§ Document excerpt:
-- begin --

APPLIED[F/G]: [SRU][F][G][H][PATCH 0/1] qede: Kubernetes Internal DNS Failure due to QL41xxx NIC not supporting IPIP tx csum offload.

Kelsey Skunberg kelsey.skunberg at canonical.com
Fri Jan 22 19:50:07 UTC 2021


Applied to F/G master-next. thank you! 

-Kelsey

On 2021-01-15 11:12:42 , Matthew Ruffell wrote:
> BugLink: https://bugs.launchpad.net/bugs/1909062
> 
> [Impact]
> 
> For users with QLogic QL41xxx series NICs, such as the FastLinQ QL41000 Series 
> 10/25/40/50GbE Controller, when they upgrade from the 4.15 kernel to the 5.4
> kernel, Kubernetes Internal DNS requests will fail, due to these packets getting
> corrupted.
> 
> Kubernetes uses IPIP tunnelled packets for internal DNS resolution, and this
> particular packet type is not supported for hardware tx checksum offload, and
> the packets end up corrupted when the qede driver attempts to checksum them.
> 
> This only affects internal Kubernetes DNS, as regular DNS lookups to regular
> external domains will succeed, due to them not using IPIP packet types.

-- end --

§ Recorded data:
-- begin --

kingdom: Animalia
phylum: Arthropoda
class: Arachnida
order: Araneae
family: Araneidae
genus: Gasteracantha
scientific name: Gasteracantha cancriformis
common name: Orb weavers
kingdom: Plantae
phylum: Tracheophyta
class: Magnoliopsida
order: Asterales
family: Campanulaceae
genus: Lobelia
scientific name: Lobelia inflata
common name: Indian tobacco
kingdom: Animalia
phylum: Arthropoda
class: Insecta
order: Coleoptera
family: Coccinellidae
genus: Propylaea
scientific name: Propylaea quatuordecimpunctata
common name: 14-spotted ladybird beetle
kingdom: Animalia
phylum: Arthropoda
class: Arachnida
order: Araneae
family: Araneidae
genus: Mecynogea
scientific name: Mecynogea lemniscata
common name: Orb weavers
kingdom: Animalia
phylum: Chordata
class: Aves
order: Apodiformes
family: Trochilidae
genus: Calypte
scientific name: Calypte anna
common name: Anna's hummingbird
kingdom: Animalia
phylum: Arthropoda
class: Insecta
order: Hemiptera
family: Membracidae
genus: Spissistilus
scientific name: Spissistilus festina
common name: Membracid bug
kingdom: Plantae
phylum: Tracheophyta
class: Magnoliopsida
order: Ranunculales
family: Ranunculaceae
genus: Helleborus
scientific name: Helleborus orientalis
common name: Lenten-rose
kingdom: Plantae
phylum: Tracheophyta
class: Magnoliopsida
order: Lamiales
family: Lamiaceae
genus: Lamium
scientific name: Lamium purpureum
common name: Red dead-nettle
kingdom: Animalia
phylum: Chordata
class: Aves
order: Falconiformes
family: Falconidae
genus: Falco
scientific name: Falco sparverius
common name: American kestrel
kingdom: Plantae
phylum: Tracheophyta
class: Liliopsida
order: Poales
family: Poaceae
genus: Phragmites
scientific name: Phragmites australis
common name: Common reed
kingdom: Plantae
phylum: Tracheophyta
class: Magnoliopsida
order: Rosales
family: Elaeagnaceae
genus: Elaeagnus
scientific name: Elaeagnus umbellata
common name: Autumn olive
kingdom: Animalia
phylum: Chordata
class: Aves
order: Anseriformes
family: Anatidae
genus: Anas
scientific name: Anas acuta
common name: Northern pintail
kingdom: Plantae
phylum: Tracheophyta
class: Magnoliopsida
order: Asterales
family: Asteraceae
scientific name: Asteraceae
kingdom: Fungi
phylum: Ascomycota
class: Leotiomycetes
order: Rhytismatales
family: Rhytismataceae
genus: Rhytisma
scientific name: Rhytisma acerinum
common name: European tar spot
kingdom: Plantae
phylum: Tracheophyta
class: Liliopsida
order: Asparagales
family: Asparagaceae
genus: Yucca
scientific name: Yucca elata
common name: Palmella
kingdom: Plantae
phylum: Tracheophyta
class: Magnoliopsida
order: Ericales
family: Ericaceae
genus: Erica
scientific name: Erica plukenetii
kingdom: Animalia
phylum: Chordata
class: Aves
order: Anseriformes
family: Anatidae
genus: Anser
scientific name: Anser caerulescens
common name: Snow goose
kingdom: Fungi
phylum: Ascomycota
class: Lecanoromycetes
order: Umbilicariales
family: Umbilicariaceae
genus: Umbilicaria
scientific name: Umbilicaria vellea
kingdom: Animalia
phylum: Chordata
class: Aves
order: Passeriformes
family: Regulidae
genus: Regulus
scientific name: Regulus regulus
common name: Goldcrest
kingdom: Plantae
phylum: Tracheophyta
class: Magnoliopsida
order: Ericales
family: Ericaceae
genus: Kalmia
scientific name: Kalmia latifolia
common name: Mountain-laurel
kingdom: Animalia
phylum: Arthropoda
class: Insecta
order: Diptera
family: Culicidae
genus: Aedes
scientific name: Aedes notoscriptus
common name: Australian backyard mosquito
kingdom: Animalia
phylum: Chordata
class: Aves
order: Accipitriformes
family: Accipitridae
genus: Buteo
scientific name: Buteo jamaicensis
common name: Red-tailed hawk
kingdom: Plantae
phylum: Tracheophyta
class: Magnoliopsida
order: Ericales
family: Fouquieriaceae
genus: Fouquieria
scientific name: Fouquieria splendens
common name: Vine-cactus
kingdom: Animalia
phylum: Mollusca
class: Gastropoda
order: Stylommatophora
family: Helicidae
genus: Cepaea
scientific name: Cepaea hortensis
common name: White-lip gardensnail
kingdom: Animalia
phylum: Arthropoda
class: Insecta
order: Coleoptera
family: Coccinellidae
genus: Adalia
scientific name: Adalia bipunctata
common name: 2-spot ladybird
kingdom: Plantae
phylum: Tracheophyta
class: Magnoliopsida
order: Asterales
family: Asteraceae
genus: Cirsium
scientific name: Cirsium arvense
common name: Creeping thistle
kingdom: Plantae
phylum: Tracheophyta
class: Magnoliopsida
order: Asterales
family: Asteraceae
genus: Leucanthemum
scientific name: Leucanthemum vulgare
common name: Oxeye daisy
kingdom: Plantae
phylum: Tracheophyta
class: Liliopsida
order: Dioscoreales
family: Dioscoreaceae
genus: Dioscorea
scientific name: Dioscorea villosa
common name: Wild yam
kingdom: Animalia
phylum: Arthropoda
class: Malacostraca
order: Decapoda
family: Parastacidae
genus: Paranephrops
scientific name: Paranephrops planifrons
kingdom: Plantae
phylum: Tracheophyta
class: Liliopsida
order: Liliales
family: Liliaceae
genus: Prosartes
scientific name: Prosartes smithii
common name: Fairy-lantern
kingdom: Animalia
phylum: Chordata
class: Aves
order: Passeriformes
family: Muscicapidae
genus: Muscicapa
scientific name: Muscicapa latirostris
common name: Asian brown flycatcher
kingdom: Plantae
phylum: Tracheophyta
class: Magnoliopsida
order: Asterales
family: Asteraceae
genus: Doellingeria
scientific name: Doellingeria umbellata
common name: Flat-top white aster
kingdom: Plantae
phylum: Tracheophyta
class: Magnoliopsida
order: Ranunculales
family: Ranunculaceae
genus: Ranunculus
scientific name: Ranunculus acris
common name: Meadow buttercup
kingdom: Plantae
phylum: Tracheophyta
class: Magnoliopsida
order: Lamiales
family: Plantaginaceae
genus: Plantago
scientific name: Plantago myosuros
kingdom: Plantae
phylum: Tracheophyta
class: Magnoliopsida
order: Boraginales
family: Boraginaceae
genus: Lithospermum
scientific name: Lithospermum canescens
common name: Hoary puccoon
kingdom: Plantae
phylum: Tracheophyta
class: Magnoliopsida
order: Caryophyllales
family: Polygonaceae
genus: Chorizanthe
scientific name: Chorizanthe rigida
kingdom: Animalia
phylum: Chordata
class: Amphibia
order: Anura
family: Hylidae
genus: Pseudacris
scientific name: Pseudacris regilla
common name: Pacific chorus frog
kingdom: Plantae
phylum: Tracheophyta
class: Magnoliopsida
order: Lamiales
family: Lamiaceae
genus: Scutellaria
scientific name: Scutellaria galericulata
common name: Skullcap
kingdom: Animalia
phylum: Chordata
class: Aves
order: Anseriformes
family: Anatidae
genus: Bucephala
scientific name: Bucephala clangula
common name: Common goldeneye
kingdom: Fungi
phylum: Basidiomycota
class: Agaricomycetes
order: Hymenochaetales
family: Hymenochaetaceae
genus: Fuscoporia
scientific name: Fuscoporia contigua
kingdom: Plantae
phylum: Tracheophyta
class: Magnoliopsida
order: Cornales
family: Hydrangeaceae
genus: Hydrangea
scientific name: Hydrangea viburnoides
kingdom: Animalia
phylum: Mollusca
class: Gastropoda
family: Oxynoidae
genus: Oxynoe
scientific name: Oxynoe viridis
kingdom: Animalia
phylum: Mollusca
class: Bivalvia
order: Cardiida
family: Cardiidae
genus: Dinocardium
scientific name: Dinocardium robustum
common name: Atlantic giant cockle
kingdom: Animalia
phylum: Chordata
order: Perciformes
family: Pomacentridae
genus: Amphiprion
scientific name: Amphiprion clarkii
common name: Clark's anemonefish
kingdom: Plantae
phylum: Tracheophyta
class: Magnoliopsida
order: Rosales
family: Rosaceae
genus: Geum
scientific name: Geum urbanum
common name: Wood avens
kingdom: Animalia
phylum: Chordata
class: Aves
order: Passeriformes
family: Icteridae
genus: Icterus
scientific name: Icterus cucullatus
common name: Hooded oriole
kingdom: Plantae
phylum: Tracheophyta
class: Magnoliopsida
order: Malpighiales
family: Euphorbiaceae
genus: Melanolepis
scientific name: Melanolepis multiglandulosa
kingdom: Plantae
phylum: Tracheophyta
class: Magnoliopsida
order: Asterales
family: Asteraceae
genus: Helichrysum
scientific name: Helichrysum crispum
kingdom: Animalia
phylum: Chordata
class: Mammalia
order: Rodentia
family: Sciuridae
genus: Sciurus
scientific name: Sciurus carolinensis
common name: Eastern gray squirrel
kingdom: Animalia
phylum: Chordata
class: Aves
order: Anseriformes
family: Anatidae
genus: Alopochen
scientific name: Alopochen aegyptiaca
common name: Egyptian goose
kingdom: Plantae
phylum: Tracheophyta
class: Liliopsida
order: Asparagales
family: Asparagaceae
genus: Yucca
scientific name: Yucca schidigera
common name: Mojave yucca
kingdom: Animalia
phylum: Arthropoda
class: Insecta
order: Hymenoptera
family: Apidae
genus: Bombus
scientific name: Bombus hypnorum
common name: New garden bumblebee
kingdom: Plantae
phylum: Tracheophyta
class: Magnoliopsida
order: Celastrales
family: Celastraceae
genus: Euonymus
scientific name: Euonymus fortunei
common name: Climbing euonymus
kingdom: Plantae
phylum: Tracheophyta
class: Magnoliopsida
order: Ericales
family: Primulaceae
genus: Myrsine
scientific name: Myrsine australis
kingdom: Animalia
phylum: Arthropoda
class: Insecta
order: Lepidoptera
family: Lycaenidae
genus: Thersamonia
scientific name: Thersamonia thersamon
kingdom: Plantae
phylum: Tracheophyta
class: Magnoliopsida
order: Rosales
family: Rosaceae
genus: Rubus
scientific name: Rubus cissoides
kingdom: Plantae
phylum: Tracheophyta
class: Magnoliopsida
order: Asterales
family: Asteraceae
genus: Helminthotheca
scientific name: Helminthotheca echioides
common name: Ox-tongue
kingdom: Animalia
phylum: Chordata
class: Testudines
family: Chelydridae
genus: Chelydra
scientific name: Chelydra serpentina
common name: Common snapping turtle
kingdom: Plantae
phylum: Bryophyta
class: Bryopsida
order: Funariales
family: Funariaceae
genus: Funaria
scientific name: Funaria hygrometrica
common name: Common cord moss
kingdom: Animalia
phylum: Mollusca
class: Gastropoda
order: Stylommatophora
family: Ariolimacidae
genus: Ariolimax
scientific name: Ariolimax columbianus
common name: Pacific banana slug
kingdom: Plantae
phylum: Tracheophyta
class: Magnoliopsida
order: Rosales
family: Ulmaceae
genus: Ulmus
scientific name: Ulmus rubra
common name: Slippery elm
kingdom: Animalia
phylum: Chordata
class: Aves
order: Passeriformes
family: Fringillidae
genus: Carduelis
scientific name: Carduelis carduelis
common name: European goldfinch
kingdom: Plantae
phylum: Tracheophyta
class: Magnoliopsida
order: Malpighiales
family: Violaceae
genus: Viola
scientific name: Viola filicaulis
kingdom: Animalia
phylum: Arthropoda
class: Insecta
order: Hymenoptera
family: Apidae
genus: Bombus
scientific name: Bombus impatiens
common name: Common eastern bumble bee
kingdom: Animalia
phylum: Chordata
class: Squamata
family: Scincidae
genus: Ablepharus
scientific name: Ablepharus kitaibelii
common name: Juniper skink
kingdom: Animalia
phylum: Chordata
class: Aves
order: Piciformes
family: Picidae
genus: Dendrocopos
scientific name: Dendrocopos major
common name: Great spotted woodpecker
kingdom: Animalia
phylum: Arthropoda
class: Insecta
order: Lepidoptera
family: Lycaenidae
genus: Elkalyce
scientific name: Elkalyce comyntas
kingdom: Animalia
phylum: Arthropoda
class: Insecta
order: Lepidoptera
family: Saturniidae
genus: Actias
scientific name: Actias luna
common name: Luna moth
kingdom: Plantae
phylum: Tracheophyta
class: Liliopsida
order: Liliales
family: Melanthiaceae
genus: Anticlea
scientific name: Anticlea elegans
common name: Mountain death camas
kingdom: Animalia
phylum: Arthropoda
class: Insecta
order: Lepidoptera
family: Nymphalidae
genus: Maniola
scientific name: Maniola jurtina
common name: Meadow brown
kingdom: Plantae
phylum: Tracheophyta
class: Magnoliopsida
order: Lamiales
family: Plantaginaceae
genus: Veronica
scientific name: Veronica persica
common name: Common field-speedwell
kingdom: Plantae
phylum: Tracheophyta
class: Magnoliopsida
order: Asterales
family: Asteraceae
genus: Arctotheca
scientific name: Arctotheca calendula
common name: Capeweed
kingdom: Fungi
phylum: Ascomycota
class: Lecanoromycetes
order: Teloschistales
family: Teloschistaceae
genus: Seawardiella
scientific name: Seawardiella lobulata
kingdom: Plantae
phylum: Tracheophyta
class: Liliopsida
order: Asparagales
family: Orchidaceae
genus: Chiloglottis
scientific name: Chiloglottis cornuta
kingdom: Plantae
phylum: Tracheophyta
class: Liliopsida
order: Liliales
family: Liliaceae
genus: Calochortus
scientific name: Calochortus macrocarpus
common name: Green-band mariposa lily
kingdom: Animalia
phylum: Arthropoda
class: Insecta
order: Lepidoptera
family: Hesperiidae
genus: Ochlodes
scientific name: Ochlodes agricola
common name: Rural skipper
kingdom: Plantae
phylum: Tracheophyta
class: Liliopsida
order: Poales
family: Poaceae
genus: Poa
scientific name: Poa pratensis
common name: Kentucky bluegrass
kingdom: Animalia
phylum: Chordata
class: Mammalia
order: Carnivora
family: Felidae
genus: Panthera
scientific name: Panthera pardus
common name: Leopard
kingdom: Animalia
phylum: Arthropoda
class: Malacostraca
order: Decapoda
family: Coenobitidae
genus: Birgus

-- end --

§ Problems to work on:
a - According to the kernel patch message, what kind of tunnelled packets does Kubernetes use for internal DNS resolution?
b - Revise the kernel patch message starting at "APPLIED[F/G]: [SRU][F][G][H][PATCH 0/1]" and ending at "master-next. thank you!", putting "K8s" everywhere "Kubernetes" appears.
Answer using only the text above.

§ Exercise results:
a - IPIP tunnelled packets.

b -
APPLIED[F/G]: [SRU][F][G][H][PATCH 0/1] qede: K8s Internal DNS Failure due to QL41xxx NIC not supporting IPIP tx csum offload.

Kelsey Skunberg kelsey.skunberg at canonical.com
Fri Jan 22 19:50:07 UTC 2021


Applied to F/G master-next. thank you!